I have a large library on the third and fourth floors of my London house. (Novels are in my bedroom on the second floor). One whole wall, two stories high at the back of the house, is filled with shelves that tower over the staircase. At the top are my own books in foreign translation (I like to see them, even if I cannot reach or read them). On the lower, accessible shelves are books on ancient Mesopotamia and Egypt, mythology, psychology and mysticism. On the top landing are books on philosophy and ancient Greece; my guest room has a whole wall devoted to poetry, biography, psychology, neurology and general history. And finally, in my study one wall is filled with books on Judaism, Christianity, Islam, reference books and dictionaries, and on either side of my computer desk are books on India and China.
What book might people be surprised to find on your shelves?

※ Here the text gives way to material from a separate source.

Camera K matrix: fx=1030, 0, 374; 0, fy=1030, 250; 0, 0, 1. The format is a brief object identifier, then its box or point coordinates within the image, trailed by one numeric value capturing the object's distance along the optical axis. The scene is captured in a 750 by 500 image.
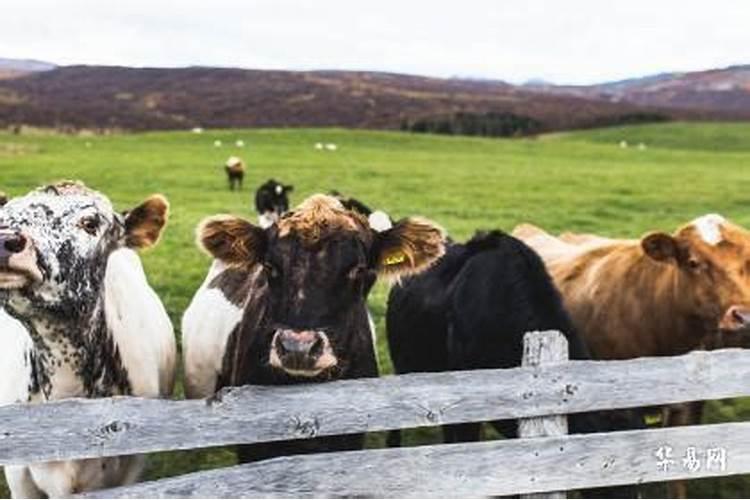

This reminded me of an incident at Oxford University, when I was a student nun studying 18th-century literature under the eminent don Hugo Dyson. When I arrived in his study for my first tutorial, clad in my voluminous religious habit, and told him that I had chosen to write about Laurence Sterne’s blatantly erotic novel “Tristram Shandy,” Dyson looked not only surprised that I had this book on my shelf — but horrified: Would he have to enlighten this ridiculous girl on the facts of life? I had, of course, noticed the book’s eroticism, but I argued that to me the incessant digressions for which the novel is famous were a perpetual flight from death, as — day by day, hour by hour — we neurotically try to evade the specter of our mortality.
Dyson gave me an A.
Do books serve a moral function? How so?
Novels can serve a moral function by enabling us to enter the lives of others imaginatively. It is an ekstasis in which we step outside the self, leaving it behind, and embrace a different perspective — realizing, for example, the attractions of evil at the same time as we are made to recoil from it. Novels force us not only to face but to experience the terror of illness, sorrow, poverty and infirmity. They enhance our compassion by compelling us to feel with others, taking us out of the comforts of solipsism.
You’re organizing a literary dinner party. Which three writers, dead or alive, do you invite?
My guests would be Confucius, Jesus, the Buddha and Muhammad, because I would like them to tell me what they appreciated in each other’s teachings, what they had in common and what was most needed in our world today.